Nach dem Erwachen hatten sie jegliches Zeitgefühl verloren. Doch da ihre Kleider trocken auf der Leine hingen, mussten sie lange geschlafen haben. Das Feuer war nur noch ein Häufchen warme Asche.
Sie kleideten sich an und machten sich auf die Suche nach einem Ausgang. Der Teddy, noch etwas feucht, leuchtete ihnen den Weg durch einen weiteren unheimlichen, langen Gang, der vor einer Tür endete. Daneben hing wiederum eine Schnur, an der sie kräftig zogen. Geräuschlos glitt die Schiebetür zur Seite und gab den Blick auf einen sonnenbeschienenen prächtigen Park frei. Riesige Rhododendronbüsche versperrten ihnen die Sicht. Anna flüsterte ihrer Schwester zu: »Was ist das für eine Gegend hier?« Die Tür schloss sich sogleich lautlos hinter ihnen und wurde danach hörbar auf der anderen Seite verriegelt. Erschrocken schauten beide nach hinten. Ein Zurück gab es erst einmal nicht.

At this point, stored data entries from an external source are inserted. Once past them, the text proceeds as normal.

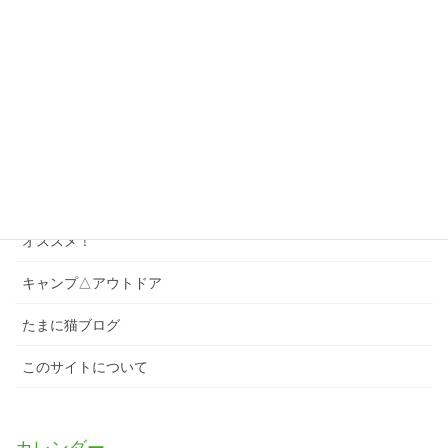
ゲーム・パズル
ソング
スワローズクイズ
スワローズのこと
スワローズ以外のこと
オススメ！
キャンプ△アウトドア
たまに猫ブログ
このサイトについて
カレンダー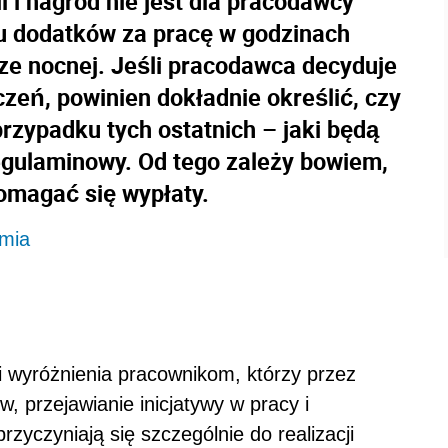
i nagród nie jest dla pracodawcy
ku dodatków za pracę w godzinach
ze nocnej. Jeśli pracodawca decyduje
zeń, powinien dokładnie określić, czy
przypadku tych ostatnich – jaki będą
egulaminowy. Od tego zależy bowiem,
omagać się wypłaty.
emia
wyróżnienia pracownikom, którzy przez
 przejawianie inicjatywy w pracy i
rzyczyniają się szczególnie do realizacji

»Ich habe Angst«, flüsterte Lotte und griff nach Annas Hand. Zuerst wollte diese sie abschütteln, war aber insgeheim froh, hier nicht allein zu sein. »Ob Klaus auch nass geworden ist? Was meinst du, Anna?«
»Sicherlich nicht«, meinte sie, »denn dann hätten wir ihn bestimmt völlig durchnässt in dem komischen Raum vorgefunden, nicht wahr?« Mit diesen Worten versuchte Anna, sich selbst zu beruhigen. Kratzbürstig fuhr sie fort. »Na ja, und außerdem, er kann ja schwimmen. Dem ist bestimmt nichts passiert. Vielleicht gab es noch einen anderen Weg nach draußen. Nun komm! Wer weiß, wo wir Klaus finden und wie lange wir nach ihm suchen müssen.« Sie marschierten los, ohne ein weiteres Wort zu verlieren. Beide hingen ihren Gedanken nach. Allmählich stieg schreckliche Angst in ihnen hoch, nie wieder nach Hause zu finden.